The government published their response to the consultation on the performance descriptors in February 2015. Evidently Michael Tidd's army had made themselves heard, and the DfE, to their credit, listened - the performance descriptors were to be withdrawn and replaced in September 2015.

Then, in March some exciting news: the Commission on Assessment without Levels was announced. At last, something progressive and useful was happening. Unfortunately the final report wouldn't be published until September 2015, months after we were promised, but those of us keeping an eye on Twitter over the summer were treated to a leaked version via the Guardian's Warwick Mansell. It's a great report, full of reassuring and supportive statements, which has since been endorsed by both the DfE and Ofsted's Sean Harford. Finally, schools could feel empowered to go forth and develop meaningful methods of assessment, and leave those 'levels by another name' systems behind. To be honest, we could have done with this a year earlier but I'm not one to look a gift horse in the mouth.

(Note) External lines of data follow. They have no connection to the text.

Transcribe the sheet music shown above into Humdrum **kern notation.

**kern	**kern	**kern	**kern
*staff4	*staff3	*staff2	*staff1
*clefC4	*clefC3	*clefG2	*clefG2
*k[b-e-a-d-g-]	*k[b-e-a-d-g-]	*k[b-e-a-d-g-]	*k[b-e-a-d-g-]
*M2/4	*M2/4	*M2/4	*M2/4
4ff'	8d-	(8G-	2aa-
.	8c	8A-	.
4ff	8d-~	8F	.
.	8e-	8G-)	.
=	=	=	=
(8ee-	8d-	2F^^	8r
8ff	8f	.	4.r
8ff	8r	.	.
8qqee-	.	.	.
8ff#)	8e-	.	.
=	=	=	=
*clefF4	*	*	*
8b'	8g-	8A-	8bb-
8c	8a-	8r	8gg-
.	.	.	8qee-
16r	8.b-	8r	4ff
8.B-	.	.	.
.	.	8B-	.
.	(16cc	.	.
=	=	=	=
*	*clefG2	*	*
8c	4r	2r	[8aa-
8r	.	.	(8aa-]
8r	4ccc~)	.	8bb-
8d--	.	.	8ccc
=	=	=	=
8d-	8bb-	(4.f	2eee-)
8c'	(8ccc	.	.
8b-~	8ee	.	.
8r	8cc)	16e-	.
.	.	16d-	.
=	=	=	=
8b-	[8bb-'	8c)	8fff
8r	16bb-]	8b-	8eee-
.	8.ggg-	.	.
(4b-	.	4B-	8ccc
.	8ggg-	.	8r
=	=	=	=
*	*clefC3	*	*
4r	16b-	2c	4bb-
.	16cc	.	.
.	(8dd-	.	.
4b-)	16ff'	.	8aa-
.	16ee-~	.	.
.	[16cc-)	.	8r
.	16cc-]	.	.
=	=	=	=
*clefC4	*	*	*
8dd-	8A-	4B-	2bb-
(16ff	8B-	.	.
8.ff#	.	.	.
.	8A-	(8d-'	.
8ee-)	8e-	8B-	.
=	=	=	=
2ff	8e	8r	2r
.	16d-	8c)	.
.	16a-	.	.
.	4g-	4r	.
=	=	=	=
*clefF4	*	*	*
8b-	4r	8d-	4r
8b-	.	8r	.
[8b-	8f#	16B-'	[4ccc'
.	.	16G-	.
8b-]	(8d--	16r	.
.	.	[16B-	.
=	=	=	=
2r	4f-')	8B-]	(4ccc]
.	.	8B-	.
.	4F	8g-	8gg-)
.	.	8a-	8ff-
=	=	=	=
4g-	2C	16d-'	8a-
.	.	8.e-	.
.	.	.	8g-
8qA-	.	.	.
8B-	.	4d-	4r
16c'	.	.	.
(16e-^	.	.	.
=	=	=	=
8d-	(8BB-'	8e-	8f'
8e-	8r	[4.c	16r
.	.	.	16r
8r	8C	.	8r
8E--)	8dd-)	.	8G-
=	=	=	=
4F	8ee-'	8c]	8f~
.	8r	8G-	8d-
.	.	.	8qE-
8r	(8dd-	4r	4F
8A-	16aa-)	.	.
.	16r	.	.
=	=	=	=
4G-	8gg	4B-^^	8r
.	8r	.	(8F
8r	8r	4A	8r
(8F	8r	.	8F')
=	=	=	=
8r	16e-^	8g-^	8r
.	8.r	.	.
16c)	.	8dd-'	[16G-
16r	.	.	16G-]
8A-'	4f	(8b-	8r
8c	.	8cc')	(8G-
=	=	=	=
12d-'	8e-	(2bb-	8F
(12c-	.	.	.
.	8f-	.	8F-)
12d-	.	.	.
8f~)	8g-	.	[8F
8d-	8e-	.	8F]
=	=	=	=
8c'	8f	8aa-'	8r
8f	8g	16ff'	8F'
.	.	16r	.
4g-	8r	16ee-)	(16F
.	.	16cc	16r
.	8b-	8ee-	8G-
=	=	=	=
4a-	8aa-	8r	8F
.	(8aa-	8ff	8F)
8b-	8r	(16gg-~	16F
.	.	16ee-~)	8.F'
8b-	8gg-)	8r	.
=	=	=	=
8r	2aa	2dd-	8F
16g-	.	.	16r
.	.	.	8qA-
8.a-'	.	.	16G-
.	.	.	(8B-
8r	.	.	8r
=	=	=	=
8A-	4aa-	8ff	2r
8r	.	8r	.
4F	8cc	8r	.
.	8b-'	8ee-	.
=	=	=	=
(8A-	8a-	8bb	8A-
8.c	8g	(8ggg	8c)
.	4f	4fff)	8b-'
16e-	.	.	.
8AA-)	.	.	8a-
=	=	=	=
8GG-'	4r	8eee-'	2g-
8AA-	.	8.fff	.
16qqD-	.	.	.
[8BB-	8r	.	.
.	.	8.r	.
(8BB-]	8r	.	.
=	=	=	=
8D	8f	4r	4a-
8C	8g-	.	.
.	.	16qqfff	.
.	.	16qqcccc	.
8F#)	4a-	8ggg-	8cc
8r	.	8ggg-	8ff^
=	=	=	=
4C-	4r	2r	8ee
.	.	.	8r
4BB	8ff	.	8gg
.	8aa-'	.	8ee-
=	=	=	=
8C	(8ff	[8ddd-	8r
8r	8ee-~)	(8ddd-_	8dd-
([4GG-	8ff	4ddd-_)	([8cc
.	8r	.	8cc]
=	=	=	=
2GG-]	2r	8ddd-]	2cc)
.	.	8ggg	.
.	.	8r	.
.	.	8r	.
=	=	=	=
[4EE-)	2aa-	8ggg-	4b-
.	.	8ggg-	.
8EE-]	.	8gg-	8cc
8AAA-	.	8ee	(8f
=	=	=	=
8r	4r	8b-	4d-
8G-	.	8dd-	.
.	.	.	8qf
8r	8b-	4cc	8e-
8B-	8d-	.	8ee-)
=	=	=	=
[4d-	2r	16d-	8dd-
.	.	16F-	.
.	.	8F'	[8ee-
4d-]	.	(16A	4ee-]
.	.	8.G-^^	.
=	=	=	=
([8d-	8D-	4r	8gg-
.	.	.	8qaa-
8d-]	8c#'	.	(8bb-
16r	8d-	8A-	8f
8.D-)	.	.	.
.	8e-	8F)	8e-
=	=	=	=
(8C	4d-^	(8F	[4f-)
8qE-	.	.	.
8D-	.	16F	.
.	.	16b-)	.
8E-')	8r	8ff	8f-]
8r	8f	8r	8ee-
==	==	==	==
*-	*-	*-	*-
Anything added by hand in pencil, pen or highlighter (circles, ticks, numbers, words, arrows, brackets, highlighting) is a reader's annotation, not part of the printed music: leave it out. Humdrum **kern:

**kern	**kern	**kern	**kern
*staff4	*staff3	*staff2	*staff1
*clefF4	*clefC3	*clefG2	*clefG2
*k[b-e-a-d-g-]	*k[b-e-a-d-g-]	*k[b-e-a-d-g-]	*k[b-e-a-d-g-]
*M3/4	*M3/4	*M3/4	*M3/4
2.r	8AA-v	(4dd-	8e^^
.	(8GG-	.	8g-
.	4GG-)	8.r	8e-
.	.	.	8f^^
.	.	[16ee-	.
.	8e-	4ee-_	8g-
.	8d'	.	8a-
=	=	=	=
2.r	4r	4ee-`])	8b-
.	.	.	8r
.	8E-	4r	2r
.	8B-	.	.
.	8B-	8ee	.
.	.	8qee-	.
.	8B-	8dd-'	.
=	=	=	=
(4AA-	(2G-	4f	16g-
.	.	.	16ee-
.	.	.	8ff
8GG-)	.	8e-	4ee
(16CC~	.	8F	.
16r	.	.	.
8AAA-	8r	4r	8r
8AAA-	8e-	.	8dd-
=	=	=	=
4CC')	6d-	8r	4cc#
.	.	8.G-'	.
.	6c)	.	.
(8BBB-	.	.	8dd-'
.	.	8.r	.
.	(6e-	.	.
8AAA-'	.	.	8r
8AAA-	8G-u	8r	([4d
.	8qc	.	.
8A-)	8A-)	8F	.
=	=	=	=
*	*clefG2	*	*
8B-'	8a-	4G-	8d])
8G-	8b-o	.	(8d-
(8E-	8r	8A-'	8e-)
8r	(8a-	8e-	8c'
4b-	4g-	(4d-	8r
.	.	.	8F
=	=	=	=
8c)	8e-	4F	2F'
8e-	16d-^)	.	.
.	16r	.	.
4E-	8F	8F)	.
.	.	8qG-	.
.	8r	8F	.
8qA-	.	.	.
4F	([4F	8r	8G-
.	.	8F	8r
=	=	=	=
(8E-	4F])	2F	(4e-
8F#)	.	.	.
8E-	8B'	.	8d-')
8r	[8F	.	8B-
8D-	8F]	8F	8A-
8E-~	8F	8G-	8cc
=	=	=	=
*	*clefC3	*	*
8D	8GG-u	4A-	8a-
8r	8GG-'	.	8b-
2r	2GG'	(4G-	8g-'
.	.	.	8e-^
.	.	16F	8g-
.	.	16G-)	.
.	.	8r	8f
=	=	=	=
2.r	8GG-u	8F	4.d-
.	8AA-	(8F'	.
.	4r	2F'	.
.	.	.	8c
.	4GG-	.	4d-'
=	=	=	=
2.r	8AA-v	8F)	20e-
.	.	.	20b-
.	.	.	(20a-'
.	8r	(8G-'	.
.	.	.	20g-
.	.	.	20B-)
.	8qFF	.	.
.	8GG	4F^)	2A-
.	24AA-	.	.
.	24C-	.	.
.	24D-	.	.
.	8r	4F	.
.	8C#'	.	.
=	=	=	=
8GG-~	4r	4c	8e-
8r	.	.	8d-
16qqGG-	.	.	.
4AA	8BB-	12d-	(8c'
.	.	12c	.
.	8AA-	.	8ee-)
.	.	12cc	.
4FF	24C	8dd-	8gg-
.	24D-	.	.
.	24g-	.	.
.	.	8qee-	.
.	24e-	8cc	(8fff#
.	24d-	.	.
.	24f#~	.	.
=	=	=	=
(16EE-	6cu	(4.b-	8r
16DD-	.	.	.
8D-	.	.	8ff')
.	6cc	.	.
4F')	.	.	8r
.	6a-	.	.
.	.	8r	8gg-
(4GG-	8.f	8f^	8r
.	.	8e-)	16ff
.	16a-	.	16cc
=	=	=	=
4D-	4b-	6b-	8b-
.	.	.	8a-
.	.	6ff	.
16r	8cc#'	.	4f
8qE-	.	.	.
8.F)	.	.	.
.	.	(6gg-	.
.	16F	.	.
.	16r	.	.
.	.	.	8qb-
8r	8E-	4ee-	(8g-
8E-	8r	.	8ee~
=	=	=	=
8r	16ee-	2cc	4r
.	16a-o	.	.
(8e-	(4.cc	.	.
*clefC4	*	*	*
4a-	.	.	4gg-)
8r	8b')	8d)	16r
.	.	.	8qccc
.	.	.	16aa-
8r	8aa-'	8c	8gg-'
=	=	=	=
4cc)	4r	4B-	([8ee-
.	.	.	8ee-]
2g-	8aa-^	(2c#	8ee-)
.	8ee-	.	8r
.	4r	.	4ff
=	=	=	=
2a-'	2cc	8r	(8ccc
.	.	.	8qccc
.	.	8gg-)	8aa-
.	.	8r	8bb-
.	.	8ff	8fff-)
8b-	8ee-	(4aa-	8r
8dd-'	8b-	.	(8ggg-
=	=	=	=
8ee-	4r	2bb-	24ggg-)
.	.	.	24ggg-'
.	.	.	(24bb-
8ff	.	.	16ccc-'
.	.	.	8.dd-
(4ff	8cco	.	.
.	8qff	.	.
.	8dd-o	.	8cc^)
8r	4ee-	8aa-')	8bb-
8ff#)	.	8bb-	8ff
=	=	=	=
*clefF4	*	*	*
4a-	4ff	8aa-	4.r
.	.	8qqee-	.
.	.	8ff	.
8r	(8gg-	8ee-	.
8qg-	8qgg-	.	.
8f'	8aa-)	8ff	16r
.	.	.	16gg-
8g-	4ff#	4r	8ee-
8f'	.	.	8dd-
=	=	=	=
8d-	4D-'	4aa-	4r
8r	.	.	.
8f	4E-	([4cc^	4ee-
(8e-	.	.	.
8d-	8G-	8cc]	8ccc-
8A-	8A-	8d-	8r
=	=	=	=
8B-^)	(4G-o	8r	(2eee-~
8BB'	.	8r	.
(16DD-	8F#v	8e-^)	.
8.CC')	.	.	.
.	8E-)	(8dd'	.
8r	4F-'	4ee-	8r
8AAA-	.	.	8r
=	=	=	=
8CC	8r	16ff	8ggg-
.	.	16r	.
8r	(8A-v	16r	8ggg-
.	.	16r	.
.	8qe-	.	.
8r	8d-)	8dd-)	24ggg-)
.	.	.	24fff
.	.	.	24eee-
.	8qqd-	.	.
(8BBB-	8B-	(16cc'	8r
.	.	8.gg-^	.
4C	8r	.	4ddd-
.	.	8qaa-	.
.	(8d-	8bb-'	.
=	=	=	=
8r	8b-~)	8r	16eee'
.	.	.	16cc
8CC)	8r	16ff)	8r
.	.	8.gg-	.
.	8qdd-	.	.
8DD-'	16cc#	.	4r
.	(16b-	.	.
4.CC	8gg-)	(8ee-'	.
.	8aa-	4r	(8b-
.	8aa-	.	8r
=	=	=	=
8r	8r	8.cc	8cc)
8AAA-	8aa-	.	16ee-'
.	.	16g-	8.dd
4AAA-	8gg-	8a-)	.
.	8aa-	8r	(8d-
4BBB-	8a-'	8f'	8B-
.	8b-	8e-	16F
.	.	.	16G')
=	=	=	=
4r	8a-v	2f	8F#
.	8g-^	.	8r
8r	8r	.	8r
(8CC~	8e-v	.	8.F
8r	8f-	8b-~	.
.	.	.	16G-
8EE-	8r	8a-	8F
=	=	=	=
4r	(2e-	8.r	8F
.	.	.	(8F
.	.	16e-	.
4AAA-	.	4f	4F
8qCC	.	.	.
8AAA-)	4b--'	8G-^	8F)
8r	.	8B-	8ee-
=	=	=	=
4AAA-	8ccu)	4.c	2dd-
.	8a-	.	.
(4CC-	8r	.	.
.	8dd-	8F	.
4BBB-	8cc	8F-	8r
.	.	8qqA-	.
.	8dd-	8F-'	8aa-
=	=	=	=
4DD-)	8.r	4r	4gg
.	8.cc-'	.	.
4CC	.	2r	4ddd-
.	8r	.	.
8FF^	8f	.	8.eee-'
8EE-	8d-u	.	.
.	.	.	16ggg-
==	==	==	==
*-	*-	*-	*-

July 2015 saw Nicky Morgan announce the DfE's plans to tackle so-called 'coasting schools'. Many are still trying to work out what a 'coasting school' actually is, but essentially it's floor standard-max: schools that are below the 85% attainment floor and below all progress thresholds across 3 years are deemed to be coasting. And since 2014 is the first year of this 3 year rolling programme, the first batch of coasting schools will be identified in autumn 2016. FFT estimated that around 5% of primary schools will be affected based on the last 3 years' data. It may well be higher than that.

Then, in the dead of summer, the DfE snuck out this document. The floor standard would remain at 65%, not be raised to 85% as originally proposed. Well, except in the coasting measure, but that's different, obviously. Still, it's nice to have some good news for a change.

Summer over and, as promised, in September 2015, the Interim Frameworks for Teacher Assessment at the end of Key Stage 1 and Key Stage 2 were published. These replaced the withdrawn performance descriptors with something that was, well, a bit similar. The key difference was the disappearance of 'mastery' and its replacement with the snappy 'working at greater depth within the expected standard'. At least it's definitive. The elephant in the room here of course is the use of the word 'interim'. Things are no doubt set to change again next year.

Then came the Assessment and Reporting Arrangements for EYFS, KS1 and KS2 in October 2015. These set out schools' responsibilities for administering the tests and provide key dates for testing and submission of data to LAs and the DfE. It also confirms that only the teacher assessments, not test scores will be submitted for KS1. Will that still be the case in 2017? I doubt it.

The ARA documents were updated in December 2015 to take account of the recommendations of the Rochford Review. This report provides an interim solution for pupils working below the standard of the key stage tests in the same format as the interim teacher assessment frameworks described above. The proposed pre-key stage standards contained therein have caused a lot of head scratching, a bit of consternation and even some amusement. Now, I'm more than happy to see the back of levels but the arguments against them on the grounds that they were complicated begin to look rather shaky when they are replaced with classifications such as these. On the plus side, at least such terminology is unlikely to be adopted for the purposes of formative assessment. Perhaps that's the point. And of course, there's that word interim again. What will happen next year is anyone's guess but will 'growing development of the expected standard' still exist? Possibly not. And is statutory teacher assessment an endangered species?

No doubt there are many more seismic shifts on the assessment horizon.